Listening to patients is what Shayan Bhathena, BA, BS ’17, spends her time at the clinic doing. She’s been volunteering at the clinic since June 2016 and started conducting a research project in February, about homeless individuals’ barriers to healthcare. So far through her interviews with patients, she’s found that the biggest barrier is transportation. “Everyone has a story,” Bhathena says. “You can’t just prescribe a patient something and say ‘go pick up your prescription and you’ll be fine’ if that patient doesn’t have a way to get their prescription.”

An hour before the clinic starts to close, the man complaining of chest pains outside still hasn’t come in. Edwards brought another medical student outside to try to convince him, but it didn’t work. “Balancing emotions is really troublesome for me,” Edwards says. He sometimes stays after hours after the clinic has closed just talking to people. “Before we close today, I’m going to see that guy again and see if I can convince him to either come in here and let me help him or let me drive him to the ER,” he says.

As 5:00 p.m. approaches, students start folding up tables and chairs. They’ve seen about 20 patients for the day, a typical number for the clinic.

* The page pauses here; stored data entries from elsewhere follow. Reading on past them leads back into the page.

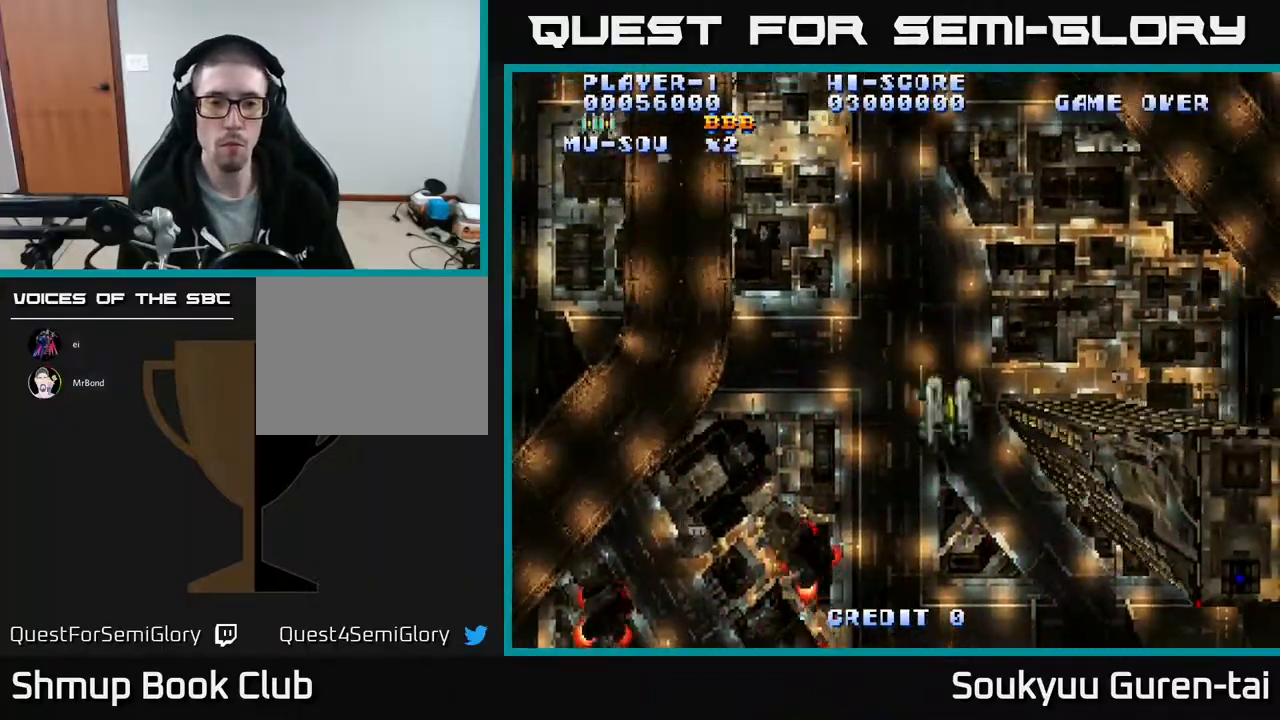
{"buttons": ["A", "DPAD_LEFT"], "events": [[133, "DPAD_RIGHT", "up"], [183, "DPAD_LEFT", "down"], [250, "DPAD_DOWN", "up"]]}
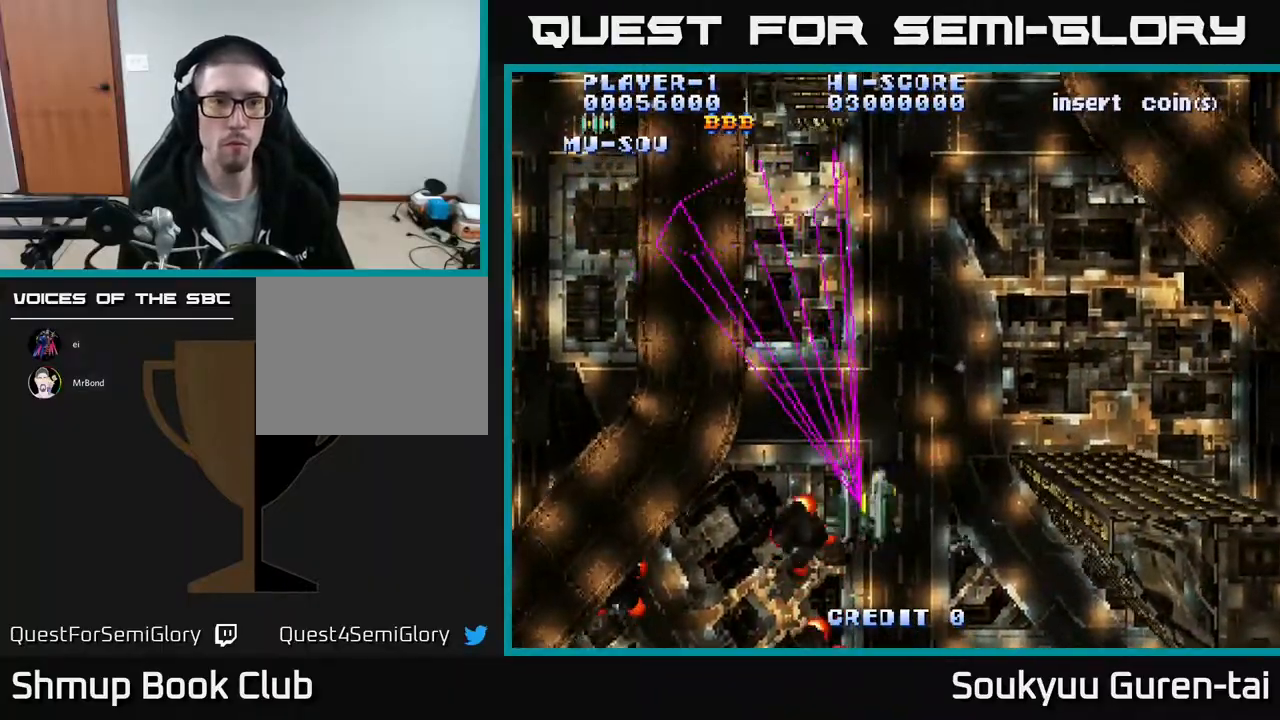
{"buttons": ["A", "DPAD_DOWN"], "events": [[217, "DPAD_DOWN", "down"], [283, "DPAD_LEFT", "up"], [383, "DPAD_LEFT", "down"], [467, "DPAD_LEFT", "up"]]}
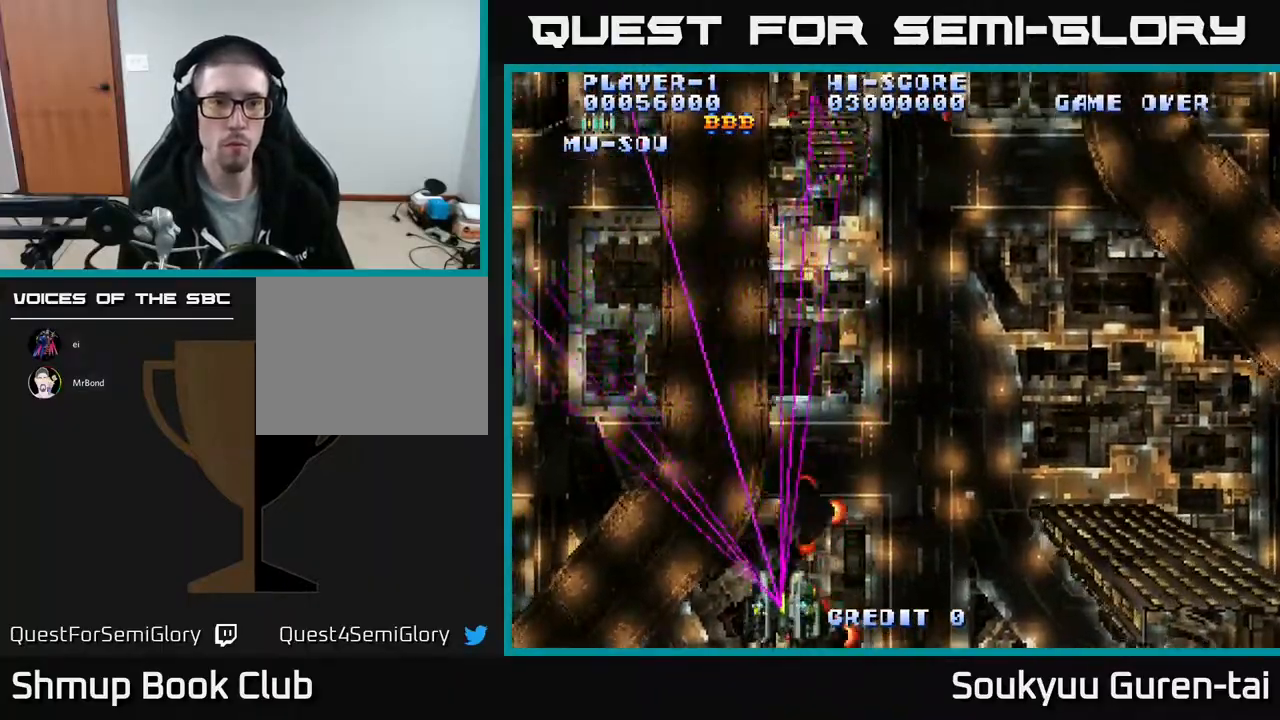
{"buttons": ["A", "DPAD_LEFT"], "events": [[100, "DPAD_RIGHT", "down"], [467, "DPAD_RIGHT", "up"], [483, "DPAD_DOWN", "up"], [500, "DPAD_LEFT", "down"]]}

Students like Robbins and Edwards will be back next week to aid individuals in need and learn something they can’t get from a class lecture. “The patients, the attendings, the people I’ve worked with have revealed that this is what I want to do for the rest of my life,” Edwards says. “I have learned more from patients here than I have in my own first year. It’s a different type of learning. I feel like I’m ahead of the game in being able to connect with patients, which is not something you learn in the classroom.”